TEXTE FOURNI ->
Dominions IV commence avec le postulat suivant. Imaginons la Grèce divine : sur l’Olympe, Zeus et sa clique gouvernent le monde, le partagent entre hommes et créatures diverses, luttent contre les plus malfaisantes. Tout d’un coup, au beau milieu de l’Iliade, Zeus se taille. Imaginez alors que sans autorité suprême, les dieux se mettent à se battre pour prendre la place de Zeus. Pensez-vous maintenant aux forces qu’ils seront prêts à déchaîner pour arriver à leur fin ? Aux titans et aux monstres qui vont revenir faire le bazar ? C’est exactement ce que propose Dominions IV. Pantokrator, maître du monde, disparaît. Ses anciens ennemis reparaissent alors à la tête de nations, pendant que ses anciens laquais tentent de maintenir l’ordre par l’intermédiaire d’autres nations. La force de chaque dieu, on le comprend aisément, se mesure dans le degré de foi de leur peuple en eux. Si plus personne ne croit en vous, vous disparaissez.

 

Voilà pourquoi il est important, lorsqu’on est un dieu suprême en devenir, de choisir finement ses caractéristiques. A chaque début de partie, avant de jouer, vous choisissez ainsi l’enveloppe charnelle de votre « pretender » parmi ceux disponibles uniquement pour votre nation. Vous avez un certain nombre de points que vous dépensez dans des caractéristiques diverses : vous pouvez prendre l’ordre et la production pour améliorer, dans les provinces où on croit en vous uniquement, le taux de production d’or et de ressources. Inversement, vous pouvez prendre le désordre et la paresse pour gagner des points pour prendre d’autres caractéristiques, comme la puissance magique, la croissance, le pourcentage de diffusion de votre foi, etc. De même, vous pouvez choisir si votre prétendant à la divinité sera là directement, endormi donc disponible après un an, ou bien encore emprisonné donc disponible après deux ans, pour gagner des points toujours.

LISTE DES TÂCHES ->
1. Recopiez intégralement le texte sur Dominions IV.
2. Modifiez les lignes des données fournies, de la toute première jusqu'à celle qui contient « v(-273.33, -399.83) * » incluse, en remplaçant « mm » par « cm » sans rien changer d'autre. Ne reprenez pas les images dans votre réponse.

DONNÉES FOURNIES ->
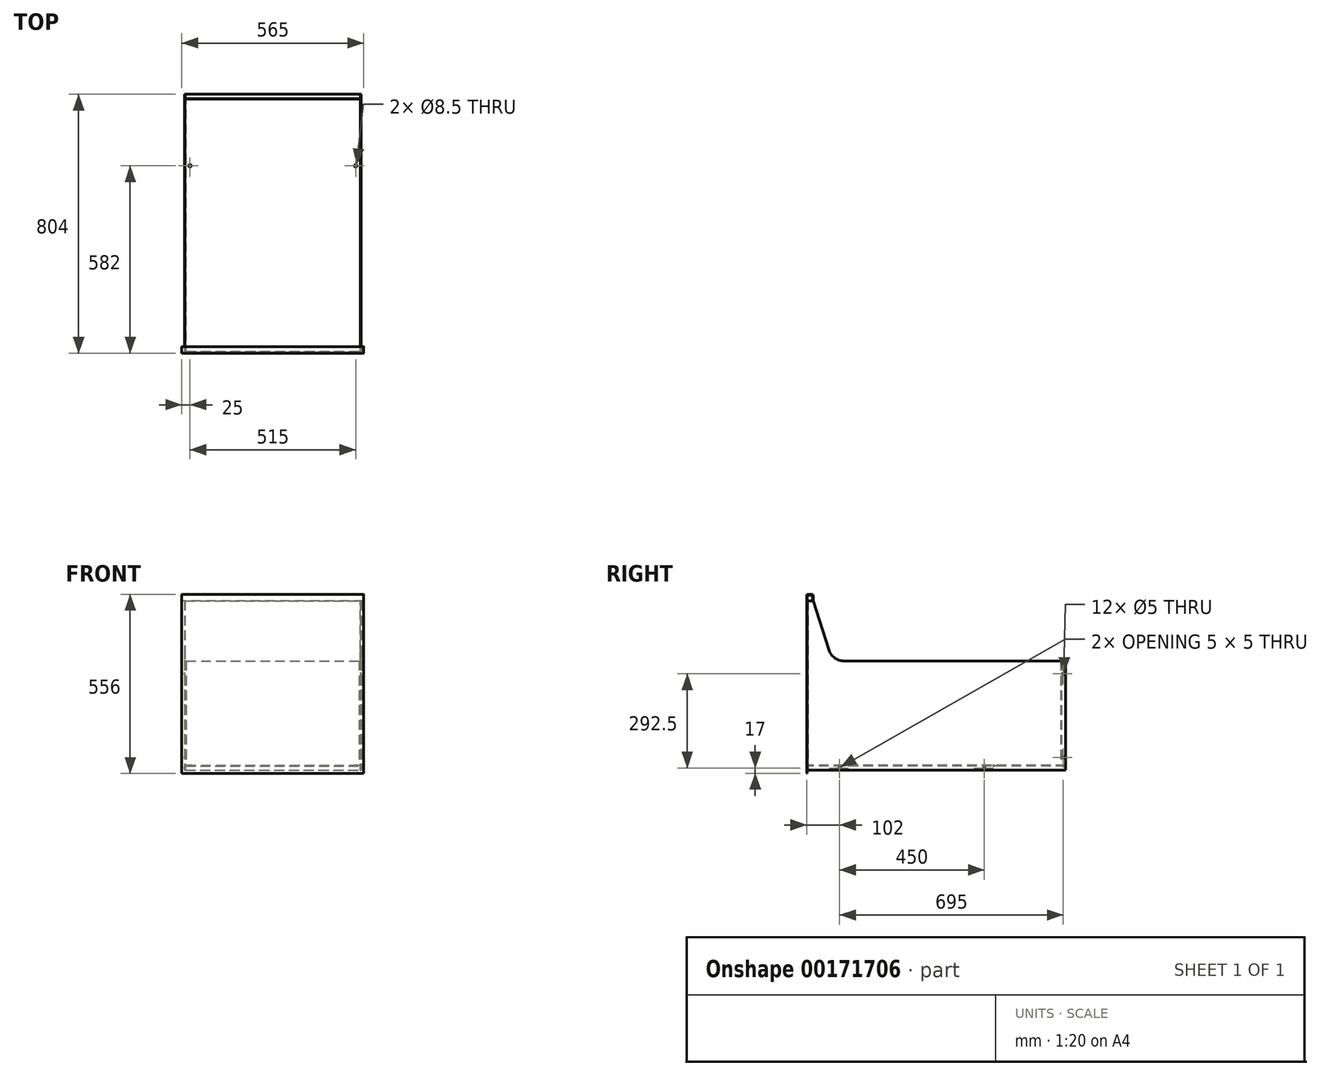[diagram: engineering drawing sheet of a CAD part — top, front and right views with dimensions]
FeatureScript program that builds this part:
annotation { "Feature Type Name" : "Feature", "Feature Type Description" : "" }
export const myFeature = defineFeature(function(context is Context, id is Id, definition is map)
    precondition{}
    {
        {
            var Q0;
            Q0=qCreatedBy(makeId("Top.planeOp"),FACE);
            var sketch = newSketch(context, id + "F0", { "sketchPlane" : qUnion([Q0])});
            skLineSegment(sketch, "E0.top", {"start": v(-270.5, -401) * mm, "end": v(270.5, -401) * mm});
            skLineSegment(sketch, "E0.left", {"start": v(-274.5, 401) * mm, "end": v(-274.5, -397) * mm});
            skLineSegment(sketch, "E0.right", {"start": v(274.5, 401) * mm, "end": v(274.5, -397) * mm});
            skPoint(sketch, "E0.middle", {"position": v(0, 0) * mm});
            skLineSegment(sketch, "E1", {"start": v(-274.5, 401) * mm, "end": v(274.5, 401) * mm, "construction": true});
            skLineSegment(sketch, "E2", {"start": v(-274.5, 401) * mm, "end": v(-272.5, 401) * mm});
            skLineSegment(sketch, "E3", {"start": v(-272.5, 401) * mm, "end": v(-272.5, -399) * mm});
            skLineSegment(sketch, "E4", {"start": v(-272.5, -399) * mm, "end": v(272.5, -399) * mm});
            skLineSegment(sketch, "E5", {"start": v(272.5, -399) * mm, "end": v(272.5, 401) * mm});
            skPoint(sketch, "E6.visualSharp", {"position": v(-274.5, -401) * mm});
            skArc(sketch, "E6.filletArc", {"start": v(-274.5, -397) * mm, "mid": v(-273.33, -399.83) * mm, "end": v(-270.5, -401) * mm});
            skPoint(sketch, "E7.visualSharp", {"position": v(274.5, -401) * mm});
            skArc(sketch, "E7.filletArc", {"start": v(270.5, -401) * mm, "mid": v(273.33, -399.83) * mm, "end": v(274.5, -397) * mm});
            skLineSegment(sketch, "E8", {"start": v(272.5, 401) * mm, "end": v(274.5, 401) * mm});
            skSolve(sketch);
        }
        {
            var Q0;
            Q0=makeQuery(id+"F0.imprint","IMPRINT",FACE,{"disambiguationData":[TD([[makeQuery(id+"F0.imprint","IMPRINT",EDGE,{"derivedFrom":sQuery(id+"F0.wireOp",EDGE,"E0.top")}),1.0]])]});
            extrude(context, id + "F1", {"entities" : qUnion([Q0]), "depth" : 526 * mm});
        }
        {
            var Q0;
            Q0=makeQuery(id+"F1.opExtrude","SWEPT_FACE",FACE,{"disambiguationData":[OSD([sQuery(id+"F0.wireOp",EDGE,"E4")])]});
            var sketch = newSketch(context, id + "F2", { "sketchPlane" : qUnion([Q0])});
            skLineSegment(sketch, "E9", {"start": v(-272.5, 0) * mm, "end": v(-272.5, 11) * mm});
            skLineSegment(sketch, "E10", {"start": v(-268.5, 15) * mm, "end": v(268.5, 15) * mm});
            skLineSegment(sketch, "E11", {"start": v(272.5, 11) * mm, "end": v(272.5, 0) * mm});
            skLineSegment(sketch, "E12", {"start": v(272.5, 0) * mm, "end": v(270.5, 0) * mm});
            skLineSegment(sketch, "E13", {"start": v(270.5, 0) * mm, "end": v(270.5, 13) * mm});
            skLineSegment(sketch, "E14", {"start": v(270.5, 13) * mm, "end": v(-270.5, 13) * mm});
            skLineSegment(sketch, "E15", {"start": v(-270.5, 13) * mm, "end": v(-270.5, 0) * mm});
            skLineSegment(sketch, "E16", {"start": v(-270.5, 0) * mm, "end": v(-272.5, 0) * mm});
            skPoint(sketch, "E17.visualSharp", {"position": v(272.5, 15) * mm});
            skArc(sketch, "E17.filletArc", {"start": v(272.5, 11) * mm, "mid": v(271.33, 13.83) * mm, "end": v(268.5, 15) * mm});
            skPoint(sketch, "E18.visualSharp", {"position": v(-272.5, 15) * mm});
            skArc(sketch, "E18.filletArc", {"start": v(-268.5, 15) * mm, "mid": v(-271.33, 13.83) * mm, "end": v(-272.5, 11) * mm});
            skSolve(sketch);
        }
        {
            var Q0;
            Q0=makeQuery(id+"F2.imprint","IMPRINT",FACE,{"disambiguationData":[TD([[makeQuery(id+"F2.imprint","IMPRINT",EDGE,{"derivedFrom":sQuery(id+"F2.wireOp",EDGE,"E9")}),1.0]])]});
            var Q1;
            Q1=makeQuery(id+"F1.opExtrude","SWEPT_FACE",FACE,{"disambiguationData":[OSD([sQuery(id+"F0.wireOp",EDGE,"E2")])]});
            extrude(context, id + "F3", {"entities" : qUnion([Q0]), "endBound" : BoundingType.UP_TO_SURFACE, "endBoundEntityFace" : qUnion([Q1]), "depth" : 25 * mm});
        }
        {
            var Q0;
            Q0=makeQuery(id+"F3.opExtrude","SWEPT_FACE",FACE,{"disambiguationData":[OSD([sQuery(id+"F2.wireOp",EDGE,"E10")])]});
            var sketch = newSketch(context, id + "F4", { "sketchPlane" : qUnion([Q0])});
            skLineSegment(sketch, "E19.0", {"start": v(272.5, -399) * mm, "end": v(272.5, 401) * mm});
            skLineSegment(sketch, "E20.0", {"start": v(-272.5, 401) * mm, "end": v(-272.5, -399) * mm});
            skLineSegment(sketch, "E21", {"start": v(-272.5, 401) * mm, "end": v(-272.5, 390) * mm});
            skLineSegment(sketch, "E22", {"start": v(-268.5, 386) * mm, "end": v(268.5, 386) * mm});
            skLineSegment(sketch, "E23", {"start": v(272.5, 390) * mm, "end": v(272.5, 401) * mm});
            skLineSegment(sketch, "E24", {"start": v(272.5, 401) * mm, "end": v(270.5, 401) * mm});
            skLineSegment(sketch, "E25", {"start": v(270.5, 401) * mm, "end": v(270.5, 388) * mm});
            skLineSegment(sketch, "E26", {"start": v(270.5, 388) * mm, "end": v(-270.5, 388) * mm});
            skLineSegment(sketch, "E27", {"start": v(-270.5, 388) * mm, "end": v(-270.5, 401) * mm});
            skLineSegment(sketch, "E28", {"start": v(-270.5, 401) * mm, "end": v(-272.5, 401) * mm});
            skPoint(sketch, "E29.visualSharp", {"position": v(272.5, 386) * mm});
            skArc(sketch, "E29.filletArc", {"start": v(268.5, 386) * mm, "mid": v(271.33, 387.17) * mm, "end": v(272.5, 390) * mm});
            skPoint(sketch, "E30.visualSharp", {"position": v(-272.5, 386) * mm});
            skArc(sketch, "E30.filletArc", {"start": v(-272.5, 390) * mm, "mid": v(-271.33, 387.17) * mm, "end": v(-268.5, 386) * mm});
            skSolve(sketch);
        }
        {
            var Q0;
            {var subQ0=sQuery(id+"F4.wireOp",EDGE,"E22");Q0=makeQuery(id+"F4.imprint","IMPRINT",FACE,{"disambiguationData":[TD([[makeQuery(id+"F4.imprint","IMPRINT",EDGE,{"derivedFrom":subQ0}),1.0]])]});}
            var Q1;
            Q1=makeQuery(id+"F4.imprint","IMPRINT",FACE,{"disambiguationData":[TD([[makeQuery(id+"F4.imprint","IMPRINT",EDGE,{"derivedFrom":sQuery(id+"F4.wireOp",EDGE,"E21")}),1.0]])]});
            var Q2;
            Q2=makeQuery(id+"F4.imprint","IMPRINT",FACE,{"disambiguationData":[TD([[makeQuery(id+"F4.imprint","IMPRINT",EDGE,{"derivedFrom":sQuery(id+"F4.wireOp",EDGE,"E23")}),1.0]])]});
            extrude(context, id + "F5", {"entities" : qUnion([Q0, Q1, Q2]), "depth" : 324.5 * mm});
        }
        {
            var Q0;
            Q0=makeQuery(id+"F1.opExtrude","SWEPT_FACE",FACE,{"disambiguationData":[OSD([sQuery(id+"F0.wireOp",EDGE,"E0.right")])]});
            var sketch = newSketch(context, id + "F6", { "sketchPlane" : qUnion([Q0])});
            skLineSegment(sketch, "E31.0", {"start": v(-401, 526) * mm, "end": v(-401, 0) * mm});
            skLineSegment(sketch, "E32", {"start": v(-374.1, 7) * mm, "end": v(407.57, 7) * mm, "construction": true});
            skLineSegment(sketch, "E33", {"start": v(394, -59.87) * mm, "end": v(394, 378.9) * mm, "construction": true});
            skPoint(sketch, "E34", {"position": v(-301, 7) * mm});
            skPoint(sketch, "E35", {"position": v(149, 7) * mm});
            skPoint(sketch, "E36", {"position": v(394, 299.5) * mm});
            skPoint(sketch, "E37", {"position": v(394, 40) * mm});
            skLineSegment(sketch, "E38.0", {"start": v(390, 339.5) * mm, "end": v(401, 339.5) * mm});
            skLineSegment(sketch, "E39", {"start": v(-401, 526) * mm, "end": v(-383, 526) * mm});
            skLineSegment(sketch, "E40", {"start": v(-383, 526) * mm, "end": v(-334.64, 374.31) * mm});
            skLineSegment(sketch, "E41", {"start": v(-287, 339.5) * mm, "end": v(390, 339.5) * mm});
            skPoint(sketch, "E42.visualSharp", {"position": v(-323.54, 339.5) * mm});
            skArc(sketch, "E42.filletArc", {"start": v(-334.64, 374.31) * mm, "mid": v(-316.5, 349.13) * mm, "end": v(-287, 339.5) * mm});
            skSolve(sketch);
        }
        {
            var Q0;
            Q0=sQuery(id+"F6.wireOp",VERTEX,"E37");
            var Q1;
            Q1=sQuery(id+"F6.wireOp",VERTEX,"E35");
            var Q2;
            Q2=sQuery(id+"F6.wireOp",VERTEX,"E36");
            var Q3;
            Q3=sQuery(id+"F6.wireOp",VERTEX,"E34");
            var Q4;
            Q4=makeQuery(id+"F1.opExtrude","SWEPT_BODY",BODY,{"disambiguationData":[OSD([sQuery(id+"F0.wireOp",EDGE,"E0.top"),sQuery(id+"F0.wireOp",EDGE,"E0.left"),sQuery(id+"F0.wireOp",EDGE,"E0.right"),sQuery(id+"F0.wireOp",EDGE,"E2"),sQuery(id+"F0.wireOp",EDGE,"E3"),sQuery(id+"F0.wireOp",EDGE,"E4"),sQuery(id+"F0.wireOp",EDGE,"E5"),sQuery(id+"F0.wireOp",EDGE,"E6.filletArc"),sQuery(id+"F0.wireOp",EDGE,"E7.filletArc"),sQuery(id+"F0.wireOp",EDGE,"E8")])]});
            var Q5;
            Q5=makeQuery(id+"F3.opExtrude","SWEPT_BODY",BODY,{"disambiguationData":[OSD([sQuery(id+"F2.wireOp",EDGE,"E9"),sQuery(id+"F2.wireOp",EDGE,"E10"),sQuery(id+"F2.wireOp",EDGE,"E11"),sQuery(id+"F2.wireOp",EDGE,"E12"),sQuery(id+"F2.wireOp",EDGE,"E13"),sQuery(id+"F2.wireOp",EDGE,"E14"),sQuery(id+"F2.wireOp",EDGE,"E15"),sQuery(id+"F2.wireOp",EDGE,"E16"),sQuery(id+"F2.wireOp",EDGE,"E17.filletArc"),sQuery(id+"F2.wireOp",EDGE,"E18.filletArc")])]});
            var Q6;
            Q6=makeQuery(id+"F5.opExtrude","SWEPT_BODY",BODY,{"disambiguationData":[OSD([sQuery(id+"F4.wireOp",EDGE,"E21"),sQuery(id+"F4.wireOp",EDGE,"E22"),sQuery(id+"F4.wireOp",EDGE,"E23"),sQuery(id+"F4.wireOp",EDGE,"E24"),sQuery(id+"F4.wireOp",EDGE,"E25"),sQuery(id+"F4.wireOp",EDGE,"E26"),sQuery(id+"F4.wireOp",EDGE,"E27"),sQuery(id+"F4.wireOp",EDGE,"E28"),sQuery(id+"F4.wireOp",EDGE,"E29.filletArc"),sQuery(id+"F4.wireOp",EDGE,"E30.filletArc")])]});
            hole(context, id + "F7", {"style" : HoleStyle.C_SINK, "endStyle" : HoleEndStyle.BLIND, "holeDiameter" : 5 * mm, "cSinkDiameter" : 5 * mm, "cSinkAngle" : 90 * degree, "holeDepth" : 2000 * mm, "startFromSketch" : true, "locations" : qUnion([Q0, Q1, Q2, Q3]), "scope" : qUnion([Q4, Q5, Q6])});
        }
        {
            var Q0;
            Q0=qCreatedBy(makeId("Right.planeOp"),FACE);
            var sketch = newSketch(context, id + "F8", { "sketchPlane" : qUnion([Q0])});
            skPoint(sketch, "E43.0", {"position": v(-401, 526) * mm});
            skPoint(sketch, "E44.0", {"position": v(-401, 0) * mm});
            skLineSegment(sketch, "E45.0", {"start": v(401, 526) * mm, "end": v(-397, 526) * mm});
            skLineSegment(sketch, "E46", {"start": v(-401, 526) * mm, "end": v(-401, 544) * mm});
            skLineSegment(sketch, "E47", {"start": v(-401, 544) * mm, "end": v(-385, 544) * mm});
            skLineSegment(sketch, "E48", {"start": v(-385, 544) * mm, "end": v(-385, 526) * mm});
            skLineSegment(sketch, "E49", {"start": v(-385, 526) * mm, "end": v(-383, 526) * mm});
            skLineSegment(sketch, "E50", {"start": v(-383, 526) * mm, "end": v(-383, 542) * mm});
            skLineSegment(sketch, "E51", {"start": v(-387, 546) * mm, "end": v(-399, 546) * mm});
            skLineSegment(sketch, "E52", {"start": v(-403, 542) * mm, "end": v(-403, 526) * mm});
            skLineSegment(sketch, "E53", {"start": v(-403, 526) * mm, "end": v(-401, 526) * mm});
            skPoint(sketch, "E54.visualSharp", {"position": v(-403, 546) * mm});
            skArc(sketch, "E54.filletArc", {"start": v(-399, 546) * mm, "mid": v(-401.83, 544.83) * mm, "end": v(-403, 542) * mm});
            skPoint(sketch, "E55.visualSharp", {"position": v(-383, 546) * mm});
            skArc(sketch, "E55.filletArc", {"start": v(-383, 542) * mm, "mid": v(-384.17, 544.83) * mm, "end": v(-387, 546) * mm});
            skLineSegment(sketch, "E56", {"start": v(-401, 0) * mm, "end": v(-401, -10) * mm});
            skLineSegment(sketch, "E57", {"start": v(-401, -10) * mm, "end": v(-403, -10) * mm});
            skLineSegment(sketch, "E58", {"start": v(-403, -10) * mm, "end": v(-403, 0) * mm});
            skLineSegment(sketch, "E59", {"start": v(-403, 0) * mm, "end": v(-401, 0) * mm});
            skLineSegment(sketch, "E60", {"start": v(-401, 0) * mm, "end": v(-401, 526) * mm});
            skLineSegment(sketch, "E61", {"start": v(-403, 526) * mm, "end": v(-403, 0) * mm});
            skSolve(sketch);
        }
        {
            var Q0;
            Q0=makeQuery(id+"F8.imprint","IMPRINT",FACE,{"disambiguationData":[TD([[makeQuery(id+"F8.imprint","IMPRINT",EDGE,{"derivedFrom":sQuery(id+"F8.wireOp",EDGE,"E56")}),-1.0]])]});
            var Q1;
            Q1=makeQuery(id+"F8.imprint","IMPRINT",FACE,{"disambiguationData":[TD([[makeQuery(id+"F8.imprint","IMPRINT",EDGE,{"derivedFrom":sQuery(id+"F8.wireOp",EDGE,"E53")}),-1.0]])]});
            var Q2;
            Q2=makeQuery(id+"F8.imprint","IMPRINT",FACE,{"disambiguationData":[TD([[makeQuery(id+"F8.imprint","IMPRINT",EDGE,{"derivedFrom":sQuery(id+"F8.wireOp",EDGE,"E46")}),1.0]])]});
            extrude(context, id + "F9", {"entities" : qUnion([Q0, Q1, Q2]), "endBound" : BoundingType.SYMMETRIC, "depth" : 565 * mm});
        }
        {
            var Q0;
            {var subQ5=sQuery(id+"F6.wireOp",EDGE,"E38.0");Q0=makeQuery(id+"F6.imprint","IMPRINT",FACE,{"disambiguationData":[TD([[makeQuery(id+"F6.imprint","IMPRINT",EDGE,{"derivedFrom":subQ5}),1.0]])]});}
            extrude(context, id + "F10", {"entities" : qUnion([Q0]), "operationType" : NewBodyOperationType.REMOVE, "oppositeDirection" : true, "depth" : 1000 * mm});
        }
        {
            var Q0;
            Q0=makeQuery(id+"F3.opExtrude","SWEPT_FACE",FACE,{"disambiguationData":[OSD([sQuery(id+"F2.wireOp",EDGE,"E14")])]});
            var sketch = newSketch(context, id + "F11", { "sketchPlane" : qUnion([Q0])});
            skLineSegment(sketch, "E62", {"start": v(424.17, -179) * mm, "end": v(-480.87, -179) * mm, "construction": true});
            skPoint(sketch, "E63", {"position": v(257.5, -179) * mm});
            skLineSegment(sketch, "E64.0", {"start": v(272.5, 399) * mm, "end": v(272.5, -401) * mm});
            skLineSegment(sketch, "E65.0", {"start": v(-272.5, -401) * mm, "end": v(-272.5, 399) * mm});
            skPoint(sketch, "E66", {"position": v(-257.5, -179) * mm});
            skSolve(sketch);
        }
        {
            var Q0;
            Q0=sQuery(id+"F11.wireOp",VERTEX,"E63");
            var Q1;
            Q1=sQuery(id+"F11.wireOp",VERTEX,"E66");
            var Q2;
            Q2=makeQuery(id+"F3.opExtrude","SWEPT_BODY",BODY,{"disambiguationData":[OSD([sQuery(id+"F2.wireOp",EDGE,"E9"),sQuery(id+"F2.wireOp",EDGE,"E10"),sQuery(id+"F2.wireOp",EDGE,"E11"),sQuery(id+"F2.wireOp",EDGE,"E12"),sQuery(id+"F2.wireOp",EDGE,"E13"),sQuery(id+"F2.wireOp",EDGE,"E14"),sQuery(id+"F2.wireOp",EDGE,"E15"),sQuery(id+"F2.wireOp",EDGE,"E16"),sQuery(id+"F2.wireOp",EDGE,"E17.filletArc"),sQuery(id+"F2.wireOp",EDGE,"E18.filletArc")])]});
            hole(context, id + "F12", {"style" : HoleStyle.C_SINK, "endStyle" : HoleEndStyle.BLIND, "holeDiameter" : 8.5 * mm, "cSinkDiameter" : 8.5 * mm, "cSinkAngle" : 90 * degree, "holeDepth" : 20 * mm, "startFromSketch" : true, "locations" : qUnion([Q0, Q1]), "scope" : qUnion([Q2])});
        }
    });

RÉPONSES PAR TÂCHE ->
1.
Dominions IV commence avec le postulat suivant. Imaginons la Grèce divine : sur l’Olympe, Zeus et sa clique gouvernent le monde, le partagent entre hommes et créatures diverses, luttent contre les plus malfaisantes. Tout d’un coup, au beau milieu de l’Iliade, Zeus se taille. Imaginez alors que sans autorité suprême, les dieux se mettent à se battre pour prendre la place de Zeus. Pensez-vous maintenant aux forces qu’ils seront prêts à déchaîner pour arriver à leur fin ? Aux titans et aux monstres qui vont revenir faire le bazar ? C’est exactement ce que propose Dominions IV. Pantokrator, maître du monde, disparaît. Ses anciens ennemis reparaissent alors à la tête de nations, pendant que ses anciens laquais tentent de maintenir l’ordre par l’intermédiaire d’autres nations. La force de chaque dieu, on le comprend aisément, se mesure dans le degré de foi de leur peuple en eux. Si plus personne ne croit en vous, vous disparaissez.

 

Voilà pourquoi il est important, lorsqu’on est un dieu suprême en devenir, de choisir finement ses caractéristiques. A chaque début de partie, avant de jouer, vous choisissez ainsi l’enveloppe charnelle de votre « pretender » parmi ceux disponibles uniquement pour votre nation. Vous avez un certain nombre de points que vous dépensez dans des caractéristiques diverses : vous pouvez prendre l’ordre et la production pour améliorer, dans les provinces où on croit en vous uniquement, le taux de production d’or et de ressources. Inversement, vous pouvez prendre le désordre et la paresse pour gagner des points pour prendre d’autres caractéristiques, comme la puissance magique, la croissance, le pourcentage de diffusion de votre foi, etc. De même, vous pouvez choisir si votre prétendant à la divinité sera là directement, endormi donc disponible après un an, ou bien encore emprisonné donc disponible après deux ans, pour gagner des points toujours.

2.
[diagram: engineering drawing sheet of a CAD part — top, front and right views with dimensions]
FeatureScript program that builds this part:
annotation { "Feature Type Name" : "Feature", "Feature Type Description" : "" }
export const myFeature = defineFeature(function(context is Context, id is Id, definition is map)
    precondition{}
    {
        {
            var Q0;
            Q0=qCreatedBy(makeId("Top.planeOp"),FACE);
            var sketch = newSketch(context, id + "F0", { "sketchPlane" : qUnion([Q0])});
            skLineSegment(sketch, "E0.top", {"start": v(-270.5, -401) * cm, "end": v(270.5, -401) * cm});
            skLineSegment(sketch, "E0.left", {"start": v(-274.5, 401) * cm, "end": v(-274.5, -397) * cm});
            skLineSegment(sketch, "E0.right", {"start": v(274.5, 401) * cm, "end": v(274.5, -397) * cm});
            skPoint(sketch, "E0.middle", {"position": v(0, 0) * cm});
            skLineSegment(sketch, "E1", {"start": v(-274.5, 401) * cm, "end": v(274.5, 401) * cm, "construction": true});
            skLineSegment(sketch, "E2", {"start": v(-274.5, 401) * cm, "end": v(-272.5, 401) * cm});
            skLineSegment(sketch, "E3", {"start": v(-272.5, 401) * cm, "end": v(-272.5, -399) * cm});
            skLineSegment(sketch, "E4", {"start": v(-272.5, -399) * cm, "end": v(272.5, -399) * cm});
            skLineSegment(sketch, "E5", {"start": v(272.5, -399) * cm, "end": v(272.5, 401) * cm});
            skPoint(sketch, "E6.visualSharp", {"position": v(-274.5, -401) * cm});
            skArc(sketch, "E6.filletArc", {"start": v(-274.5, -397) * cm, "mid": v(-273.33, -399.83) * cm, "end": v(-270.5, -401) * cm});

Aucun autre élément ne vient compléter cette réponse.